Aux États-Unis, la Réserve fédérale américaine a injecté, dans la seule journée noire du 12 mars, la somme de 1,5 billion de dollars, soit 1500 milliards de dollars. La Banque du Canada a tenté de faire de même, à sa façon. Dans un marché moribond, la situation est ainsi passée, après quelques minutes d’opérations boursières, d’épouvantable à très mauvaise. Même l’or a fondu sous les pieds de ce marché qui ne cesse de glisser. L’an prochain, tout sera sans doute revenu à la normale. Le rapport annuel d’Oxfam nous dira, encore et toujours, que la richesse s’avère encore plus concentrée entre les mains de quelques milliardaires, dans des proportions d’accaparement qui dépassent désormais de loin celles qui conduisirent les paysans du Moyen Âge à se révolter.
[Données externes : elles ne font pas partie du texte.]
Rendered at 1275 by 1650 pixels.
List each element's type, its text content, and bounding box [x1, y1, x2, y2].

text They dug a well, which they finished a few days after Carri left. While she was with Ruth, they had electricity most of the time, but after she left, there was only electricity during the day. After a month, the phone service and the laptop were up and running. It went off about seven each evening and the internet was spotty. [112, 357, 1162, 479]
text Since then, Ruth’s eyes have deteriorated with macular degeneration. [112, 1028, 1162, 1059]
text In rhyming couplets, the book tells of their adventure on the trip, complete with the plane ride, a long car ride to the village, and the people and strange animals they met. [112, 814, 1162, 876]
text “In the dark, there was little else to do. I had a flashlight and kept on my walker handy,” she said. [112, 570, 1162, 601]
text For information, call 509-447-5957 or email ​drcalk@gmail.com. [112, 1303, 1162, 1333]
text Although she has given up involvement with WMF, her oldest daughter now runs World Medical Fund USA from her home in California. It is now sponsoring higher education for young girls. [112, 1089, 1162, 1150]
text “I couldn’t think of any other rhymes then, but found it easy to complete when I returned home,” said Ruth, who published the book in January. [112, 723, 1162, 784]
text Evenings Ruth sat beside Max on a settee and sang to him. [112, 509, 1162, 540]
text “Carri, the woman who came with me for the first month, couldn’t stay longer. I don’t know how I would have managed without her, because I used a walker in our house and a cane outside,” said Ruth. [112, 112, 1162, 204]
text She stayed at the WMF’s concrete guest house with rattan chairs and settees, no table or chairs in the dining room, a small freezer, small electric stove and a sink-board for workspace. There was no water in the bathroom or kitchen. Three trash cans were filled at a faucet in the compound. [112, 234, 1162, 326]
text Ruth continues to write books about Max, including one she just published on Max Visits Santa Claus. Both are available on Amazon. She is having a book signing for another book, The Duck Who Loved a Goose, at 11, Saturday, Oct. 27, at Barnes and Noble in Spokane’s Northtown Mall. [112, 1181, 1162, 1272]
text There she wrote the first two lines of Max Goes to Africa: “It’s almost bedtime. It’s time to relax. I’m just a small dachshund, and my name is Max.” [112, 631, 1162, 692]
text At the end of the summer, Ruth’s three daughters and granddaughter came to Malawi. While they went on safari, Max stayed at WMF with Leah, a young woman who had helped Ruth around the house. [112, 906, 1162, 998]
Dans le grand jeu des spéculations financières où nos vies sont comptées pour de la petite monnaie, nous nous conformons docilement aux règles dictées par cette main invisible. Et nous bêlons, en rentrant chez nous tels de bons moutons, toujours escortés par les loups de Wall Street. Il y a trois semaines à peine, l’économie du Canada était gravement menacée, disait-on, à cause de quelques barrages érigés par une poignée d’Autochtones sur des voies ferrées. On le voit mieux désormais : quand tout bascule pour vrai, la mesure de l’effondrement est bien différente. Mais on dirait malgré tout que notre époque continue de se montrer volontairement aveugle face aux vrais rapaces qui nous menacent.